## [Given records]
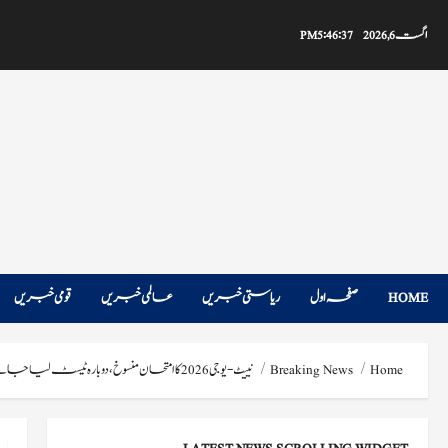
Ski
t
اگست 6, 2026
5:46:38 PM
conten
HOME
صفحہ اول
ریاستی خبریں
عالمی خبریں
قومی خبریں
Home
Breaking News
نییٹ-یو جی 2026 کا امتحان منسوخ، دوبارہ ٹیسٹ لیا جائے گا: این ٹی اے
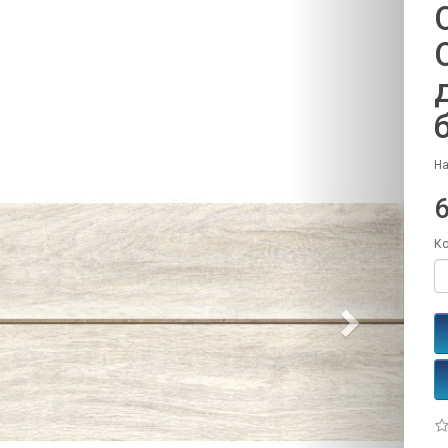
На
Ко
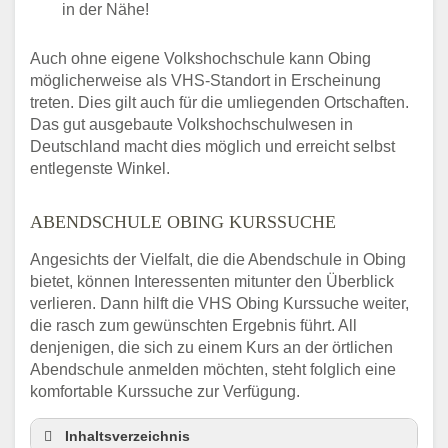
in der Nähe!
Auch ohne eigene Volkshochschule kann Obing
möglicherweise als VHS-Standort in Erscheinung
treten. Dies gilt auch für die umliegenden Ortschaften.
Das gut ausgebaute Volkshochschulwesen in
Deutschland macht dies möglich und erreicht selbst
entlegenste Winkel.
ABENDSCHULE OBING KURSSUCHE
Angesichts der Vielfalt, die die Abendschule in Obing
bietet, können Interessenten mitunter den Überblick
verlieren. Dann hilft die VHS Obing Kurssuche weiter,
die rasch zum gewünschten Ergebnis führt. All
denjenigen, die sich zu einem Kurs an der örtlichen
Abendschule anmelden möchten, steht folglich eine
komfortable Kurssuche zur Verfügung.
Inhaltsverzeichnis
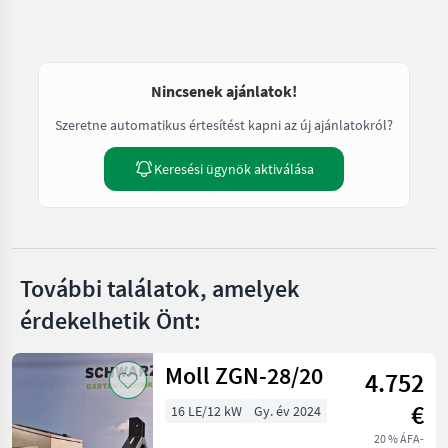
Nincsenek ajánlatok!
Szeretne automatikus értesítést kapni az új ajánlatokról?
Keresési ügynök aktiválása
További találatok, amelyek
érdekelhetik Önt:
Moll ZGN-28/20
4.752
€
16 LE/12 kW
Gy. év 2024
20 % ÁFA-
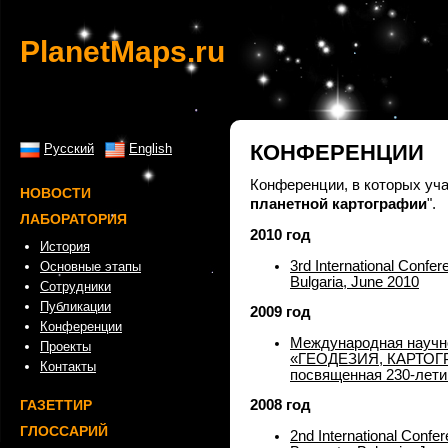
PlanetMaps.ru
КОНФЕРЕНЦИИ
Русский
English
Конференции, в которых уча
НОВОСТИ
планетной картографии
".
ЛАБОРАТОРИЯ
2010 год
История
3rd International Confe
Основные этапы
Bulgaria, June 2010
Сотрудники
Публикации
2009 год
Конференции
Международная научн
Проекты
«ГЕОДЕЗИЯ, КАРТОГР
Контакты
посвященная 230-лети
ГАЗЕТТИР
2008 год
ГЛОССАРИЙ
2nd International Confe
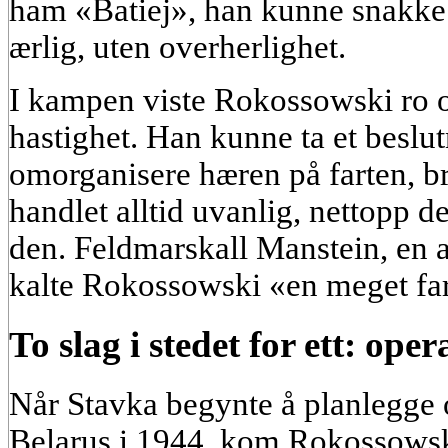
ham «Batiej», han kunne snakke
ærlig, uten overherlighet.
I kampen viste Rokossowski ro o
hastighet. Han kunne ta et beslut
omorganisere hæren på farten, br
handlet alltid uvanlig, nettopp de
den. Feldmarskall Manstein, en a
kalte Rokossowski «en meget far
To slag i stedet for ett: op
Når Stavka begynte å planlegge o
Belarus i 1944, kom Rokossows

## [What the task asks]
Return every line of text from the material above verbatim and in its original order, leaving out the pictures.

## [Answer for the task]
Ski
t
اگست 6, 2026
5:46:38 PM
conten
HOME
صفحہ اول
ریاستی خبریں
عالمی خبریں
قومی خبریں
Home
Breaking News
نییٹ-یو جی 2026 کا امتحان منسوخ، دوبارہ ٹیسٹ لیا جائے گا: این ٹی اے
На
Ко
in der Nähe!
Auch ohne eigene Volkshochschule kann Obing
möglicherweise als VHS-Standort in Erscheinung
treten. Dies gilt auch für die umliegenden Ortschaften.
Das gut ausgebaute Volkshochschulwesen in
Deutschland macht dies möglich und erreicht selbst
entlegenste Winkel.
ABENDSCHULE OBING KURSSUCHE
Angesichts der Vielfalt, die die Abendschule in Obing
bietet, können Interessenten mitunter den Überblick
verlieren. Dann hilft die VHS Obing Kurssuche weiter,
die rasch zum gewünschten Ergebnis führt. All
denjenigen, die sich zu einem Kurs an der örtlichen
Abendschule anmelden möchten, steht folglich eine
komfortable Kurssuche zur Verfügung.
Inhaltsverzeichnis
Nincsenek ajánlatok!
Szeretne automatikus értesítést kapni az új ajánlatokról?
Keresési ügynök aktiválása
További találatok, amelyek
érdekelhetik Önt:
Moll ZGN-28/20
4.752
€
16 LE/12 kW
Gy. év 2024
20 % ÁFA-
PlanetMaps.ru
КОНФЕРЕНЦИИ
Русский
English
Конференции, в которых уча
НОВОСТИ
планетной картографии
".
ЛАБОРАТОРИЯ
2010 год
История
3rd International Confe
Основные этапы
Bulgaria, June 2010
Сотрудники
Публикации
2009 год
Конференции
Международная научн
Проекты
«ГЕОДЕЗИЯ, КАРТОГР
Контакты
посвященная 230-лети
ГАЗЕТТИР
2008 год
ГЛОССАРИЙ
2nd International Confe
ham «Batiej», han kunne snakke
ærlig, uten overherlighet.
I kampen viste Rokossowski ro o
hastighet. Han kunne ta et beslut
omorganisere hæren på farten, br
handlet alltid uvanlig, nettopp de
den. Feldmarskall Manstein, en a
kalte Rokossowski «en meget far
To slag i stedet for ett: op
Når Stavka begynte å planlegge o
Belarus i 1944, kom Rokossows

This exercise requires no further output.